(Beginning of Data extracts)
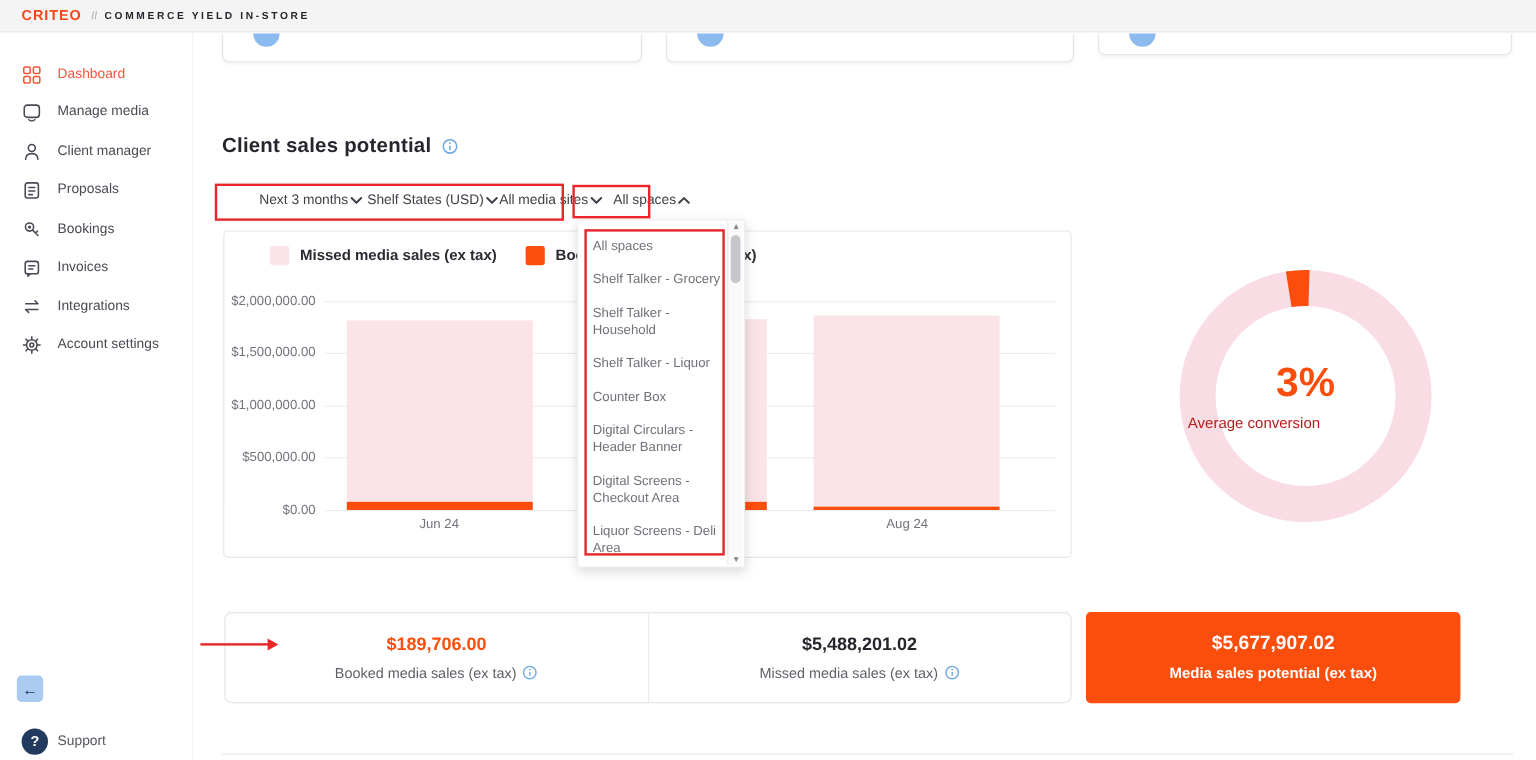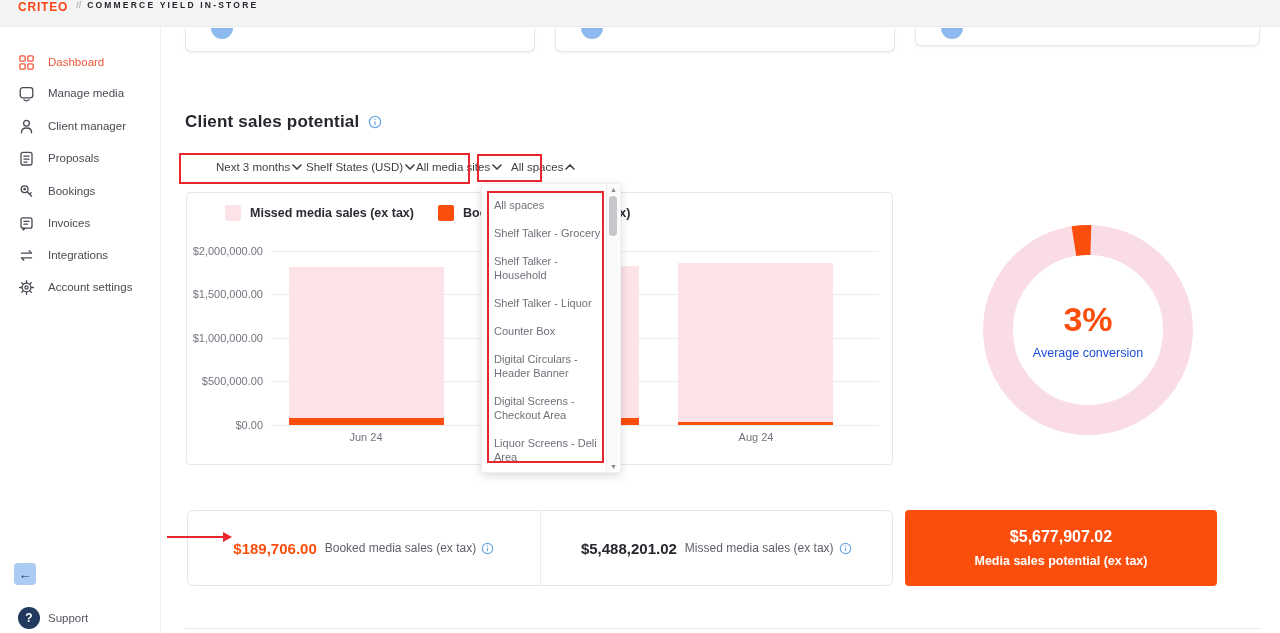--- a/index.html
+++ b/index.html
@@ -1,21 +1,21 @@
 <!DOCTYPE html>
 <html style="--brand-orange: #fa4616; --accent-orange: #fb4e0c; --bar-pink: #fbe3e8; --donut-pink: #f9dce4; --annotation-red: #e8262b; --info-blue: #6fa9e4; --support-navy: #223a5e; --back-button-blue: #abcbf3; --card-circle-blue: #8cb9ee; --sidebar-active-orange: #f4563a;"><head>
 <meta charset="utf-8">
 <style>
   * { margin:0; padding:0; box-sizing:border-box; }
   html,body { width:1280px; height:633px; }
   body { font-family:"Liberation Sans", sans-serif; background:#fff; position:relative; overflow:hidden; color:#26262e; }
   .stage { position:absolute; left:0; top:0; width:1280px; height:633px; }
 
   
-  .app-header { position:absolute; left:0; top:0; width:1280px; height:27px; background:#f4f4f5; border-bottom:1px solid #eaeaec; display:flex; align-items:flex-start; padding-left:18px; z-index:3; }
+  .app-header { position:absolute; left:0; top:0; width:1280px; height:27px; background:#f4f4f5; border-bottom:1px solid #eaeaec; display:flex; align-items:center; padding-left:18px; z-index:3; }
   .logo { font-weight:800; font-size:12px; letter-spacing:0.8px; color:var(--brand-orange,#fa4616); }
   .logo-sep { font-weight:700; font-size:9px; color:#b9b9c0; margin:0 6px 0 8px; }
   .app-title { font-weight:700; font-size:8.5px; letter-spacing:2.2px; color:#26262e; }
 
   
   .sidebar { position:absolute; left:0; top:27px; width:161px; height:606px; background:#fff; border-right:1px solid #f3f3f4; z-index:2; }
   .nav-item { position:absolute; left:18px; height:18px; display:flex; align-items:center; gap:13px; cursor:pointer; }
   .nav-item svg { flex:0 0 17px; }
   .nav-label { font-size:11.5px; color:#4a4a54; white-space:nowrap; }
   .nav-item.active .nav-label { color:var(--sidebar-active-orange,#f4563a); }
@@ -48,25 +48,25 @@
   .dropdown-panel { position:absolute; left:481px; top:183px; width:140px; height:290px; background:#fff; box-shadow:0 3px 10px rgba(0,0,0,0.14); border:1px solid #efeff1; border-radius:2px; z-index:5; overflow:hidden; }
   .opt-list { padding:7px 0 0 12px; }
   .opt { width:108px; padding:7px 0; font-size:11px; line-height:14px; color:#70707a; cursor:pointer; }
   .scrollbar { position:absolute; right:1px; top:1px; bottom:1px; width:13px; background:#fafafa; border-left:1px solid #ececee; }
   .scroll-thumb { position:absolute; left:2px; top:11px; width:8px; height:40px; background:#c6c6cb; border-radius:4px; cursor:pointer; }
   .scroll-arrow { position:absolute; left:0; width:13px; text-align:center; font-size:7px; color:#85858d; cursor:pointer; }
 
   
   .donut-wrap { position:absolute; left:978px; top:220px; width:220px; height:220px; }
   .donut-val { position:absolute; left:978px; top:300px; width:220px; text-align:center; font-size:34px; font-weight:800; color:var(--accent-orange,#fb4e0c); }
-  .donut-cap { position:absolute; left:978px; top:346px; width:220px; text-align:center; font-size:12.5px; color:#1d4ed8; }
+  .donut-cap { position:absolute; left:935px; top:346px; width:220px; text-align:center; font-size:12.5px; color:#b91c1c; }
 
   
   .stats-box { position:absolute; left:187px; top:510px; width:706px; height:76px; background:#fff; border:1px solid #e5e5e8; border-radius:6px; display:flex; }
-  .stat-cell { flex:1; display:flex; flex-direction:row; align-items:center; justify-content:center; gap:8px; }
+  .stat-cell { flex:1; display:flex; flex-direction:column; align-items:center; justify-content:center; gap:8px; }
   .stat-cell + .stat-cell { border-left:1px solid #ececef; }
   .stat-value { font-size:15px; font-weight:700; color:#26262e; }
   .stat-value.orange { color:var(--accent-orange,#fb4e0c); }
   .stat-label { display:flex; align-items:center; gap:5px; font-size:12px; color:#60606a; }
   .potential-card { position:absolute; left:905px; top:510px; width:312px; height:76px; background:var(--accent-orange,#fb4e0c); border-radius:4px; display:flex; flex-direction:column; align-items:center; justify-content:center; gap:8px; }
   .potential-value { font-size:16px; font-weight:800; color:#fff; }
   .potential-label { font-size:12.5px; font-weight:700; color:#fff; }
 
   .bottom-divider { position:absolute; left:185px; top:628px; width:1076px; height:1px; background:#e8e8ea; }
(End of Data extracts)
Brief | Only the lines above starting at the line that holds "position:absolute; right:1px; top:1px;" and ending at the line that holds "position:absolute; left:187px; top:510px;" are to be repeated, exactly and in full.

Answer to the exercise |
   .scrollbar { position:absolute; right:1px; top:1px; bottom:1px; width:13px; background:#fafafa; border-left:1px solid #ececee; }
   .scroll-thumb { position:absolute; left:2px; top:11px; width:8px; height:40px; background:#c6c6cb; border-radius:4px; cursor:pointer; }
   .scroll-arrow { position:absolute; left:0; width:13px; text-align:center; font-size:7px; color:#85858d; cursor:pointer; }
 
   
   .donut-wrap { position:absolute; left:978px; top:220px; width:220px; height:220px; }
   .donut-val { position:absolute; left:978px; top:300px; width:220px; text-align:center; font-size:34px; font-weight:800; color:var(--accent-orange,#fb4e0c); }
-  .donut-cap { position:absolute; left:978px; top:346px; width:220px; text-align:center; font-size:12.5px; color:#1d4ed8; }
+  .donut-cap { position:absolute; left:935px; top:346px; width:220px; text-align:center; font-size:12.5px; color:#b91c1c; }
 
   
   .stats-box { position:absolute; left:187px; top:510px; width:706px; height:76px; background:#fff; border:1px solid #e5e5e8; border-radius:6px; display:flex; }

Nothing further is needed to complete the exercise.